= Aufgabenstellung =
Gib sämtliche Zeilen der Datensätze unten wortgetreu aus, aber ohne die Verweise auf Bilder.

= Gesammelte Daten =
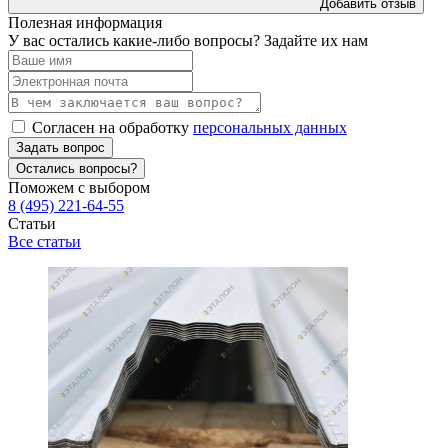
Добавить отзыв
Полезная информация
У вас остались какие-либо вопросы? Задайте их нам
Согласен на обработку
персональных данных
Задать вопрос
Остались вопросы?
Поможем с выбором
8 (495) 221-64-55
Статьи
Все статьи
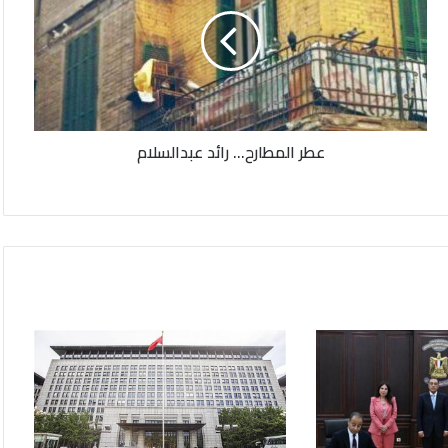
رائد
عبدالسلام
عطر المطارح... رائد عبدالسلام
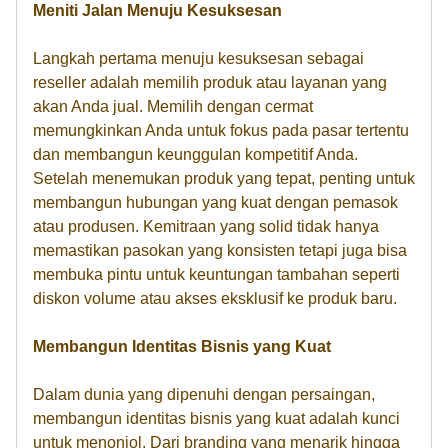
Meniti Jalan Menuju Kesuksesan
Langkah pertama menuju kesuksesan sebagai
reseller adalah memilih produk atau layanan yang
akan Anda jual. Memilih dengan cermat
memungkinkan Anda untuk fokus pada pasar tertentu
dan membangun keunggulan kompetitif Anda.
Setelah menemukan produk yang tepat, penting untuk
membangun hubungan yang kuat dengan pemasok
atau produsen. Kemitraan yang solid tidak hanya
memastikan pasokan yang konsisten tetapi juga bisa
membuka pintu untuk keuntungan tambahan seperti
diskon volume atau akses eksklusif ke produk baru.
Membangun Identitas Bisnis yang Kuat
Dalam dunia yang dipenuhi dengan persaingan,
membangun identitas bisnis yang kuat adalah kunci
untuk menonjol. Dari branding yang menarik hingga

= Erledigte Aufgabe =
Добавить отзыв
Полезная информация
У вас остались какие-либо вопросы? Задайте их нам
Согласен на обработку
персональных данных
Задать вопрос
Остались вопросы?
Поможем с выбором
8 (495) 221-64-55
Статьи
Все статьи
رائد
عبدالسلام
عطر المطارح... رائد عبدالسلام
Meniti Jalan Menuju Kesuksesan
Langkah pertama menuju kesuksesan sebagai
reseller adalah memilih produk atau layanan yang
akan Anda jual. Memilih dengan cermat
memungkinkan Anda untuk fokus pada pasar tertentu
dan membangun keunggulan kompetitif Anda.
Setelah menemukan produk yang tepat, penting untuk
membangun hubungan yang kuat dengan pemasok
atau produsen. Kemitraan yang solid tidak hanya
memastikan pasokan yang konsisten tetapi juga bisa
membuka pintu untuk keuntungan tambahan seperti
diskon volume atau akses eksklusif ke produk baru.
Membangun Identitas Bisnis yang Kuat
Dalam dunia yang dipenuhi dengan persaingan,
membangun identitas bisnis yang kuat adalah kunci
untuk menonjol. Dari branding yang menarik hingga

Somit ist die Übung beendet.